» **Task input**

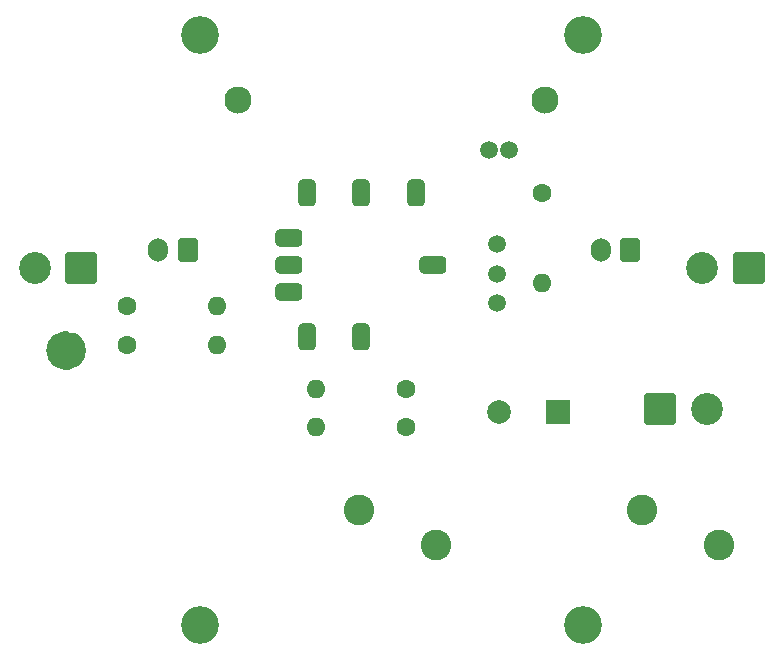
<source format=gbr>
%TF.GenerationSoftware,KiCad,Pcbnew,7.0.6*%
%TF.CreationDate,2024-02-11T15:29:09+09:00*%
%TF.ProjectId,PowerSupply_20240202,506f7765-7253-4757-9070-6c795f323032,rev?*%
%TF.SameCoordinates,Original*%
%TF.FileFunction,Soldermask,Top*%
%TF.FilePolarity,Negative*%
%FSLAX46Y46*%
G04 Gerber Fmt 4.6, Leading zero omitted, Abs format (unit mm)*
G04 Created by KiCad (PCBNEW 7.0.6) date 2024-02-11 15:29:09*
%MOMM*%
%LPD*%
G01*
G04 APERTURE LIST*
G04 Aperture macros list*
%AMRoundRect*
0 Rectangle with rounded corners*
0 $1 Rounding radius*
0 $2 $3 $4 $5 $6 $7 $8 $9 X,Y pos of 4 corners*
0 Add a 4 corners polygon primitive as box body*
4,1,4,$2,$3,$4,$5,$6,$7,$8,$9,$2,$3,0*
0 Add four circle primitives for the rounded corners*
1,1,$1+$1,$2,$3*
1,1,$1+$1,$4,$5*
1,1,$1+$1,$6,$7*
1,1,$1+$1,$8,$9*
0 Add four rect primitives between the rounded corners*
20,1,$1+$1,$2,$3,$4,$5,0*
20,1,$1+$1,$4,$5,$6,$7,0*
20,1,$1+$1,$6,$7,$8,$9,0*
20,1,$1+$1,$8,$9,$2,$3,0*%
G04 Aperture macros list end*
%ADD10C,1.675000*%
%ADD11C,1.600000*%
%ADD12O,1.600000X1.600000*%
%ADD13RoundRect,0.250001X-1.099999X-1.099999X1.099999X-1.099999X1.099999X1.099999X-1.099999X1.099999X0*%
%ADD14C,2.700000*%
%ADD15C,3.200000*%
%ADD16RoundRect,0.250001X1.099999X1.099999X-1.099999X1.099999X-1.099999X-1.099999X1.099999X-1.099999X0*%
%ADD17RoundRect,0.381000X-0.381000X0.762000X-0.381000X-0.762000X0.381000X-0.762000X0.381000X0.762000X0*%
%ADD18RoundRect,0.381000X0.762000X0.381000X-0.762000X0.381000X-0.762000X-0.381000X0.762000X-0.381000X0*%
%ADD19C,1.500000*%
%ADD20RoundRect,0.250000X0.600000X0.750000X-0.600000X0.750000X-0.600000X-0.750000X0.600000X-0.750000X0*%
%ADD21O,1.700000X2.000000*%
%ADD22R,2.000000X2.000000*%
%ADD23C,2.000000*%
%ADD24C,2.600000*%
%ADD25C,2.300000*%
G04 APERTURE END LIST*
D10*
X148587500Y-87724598D02*
G75*
G03*
X148587500Y-87724598I-837500J0D01*
G01*
D11*
%TO.C,R1*%
X176560000Y-90950298D03*
D12*
X168940000Y-90950298D03*
%TD*%
D11*
%TO.C,R3*%
X152940000Y-84000298D03*
D12*
X160560000Y-84000298D03*
%TD*%
D13*
%TO.C,VIN*%
X198022500Y-92674598D03*
D14*
X201982500Y-92674598D03*
%TD*%
D15*
%TO.C,REF\u002A\u002A*%
X159079500Y-111000000D03*
%TD*%
%TO.C,REF\u002A\u002A*%
X191479500Y-111000000D03*
%TD*%
D16*
%TO.C,MD*%
X205537500Y-80724598D03*
D14*
X201577500Y-80724598D03*
%TD*%
D15*
%TO.C,REF\u002A\u002A*%
X191479500Y-61000000D03*
%TD*%
D11*
%TO.C,R2*%
X176560000Y-94200298D03*
D12*
X168940000Y-94200298D03*
%TD*%
D11*
%TO.C,R5*%
X188000000Y-74390298D03*
D12*
X188000000Y-82010298D03*
%TD*%
D17*
%TO.C,U1*%
X172750000Y-86600298D03*
X168170000Y-86600298D03*
D18*
X166650000Y-82790298D03*
X166650000Y-80500298D03*
X166650000Y-78210298D03*
D17*
X168170000Y-74400298D03*
X172750000Y-74400298D03*
X177330000Y-74400298D03*
D18*
X178850000Y-80500298D03*
%TD*%
D19*
%TO.C,SW2*%
X184250000Y-83724598D03*
X184250000Y-81224598D03*
X184250000Y-78724598D03*
%TD*%
D15*
%TO.C,REF\u002A\u002A*%
X159079500Y-61000000D03*
%TD*%
D20*
%TO.C,Voltage*%
X158030000Y-79249598D03*
D21*
X155530000Y-79249598D03*
%TD*%
D11*
%TO.C,R4*%
X152940000Y-87250298D03*
D12*
X160560000Y-87250298D03*
%TD*%
D22*
%TO.C,C-Vin*%
X189368606Y-92974598D03*
D23*
X184368606Y-92974598D03*
%TD*%
D16*
%TO.C,MD*%
X149037500Y-80774598D03*
D14*
X145077500Y-80774598D03*
%TD*%
D24*
%TO.C,F1*%
X203030000Y-104224598D03*
X196530000Y-101224598D03*
X179030000Y-104224598D03*
X172530000Y-101224598D03*
%TD*%
D20*
%TO.C,MAIN*%
X195500000Y-79249598D03*
D21*
X193000000Y-79249598D03*
%TD*%
D25*
%TO.C,MES1*%
X162279500Y-66533813D03*
X188279500Y-66533813D03*
D19*
X185279500Y-70783813D03*
X183529500Y-70783813D03*
%TD*%
M02*

</source>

» **Instruction**
When a line of the records above contains the string "corners", count it once; then give the total and nothing else.

» **Reply to the task**
5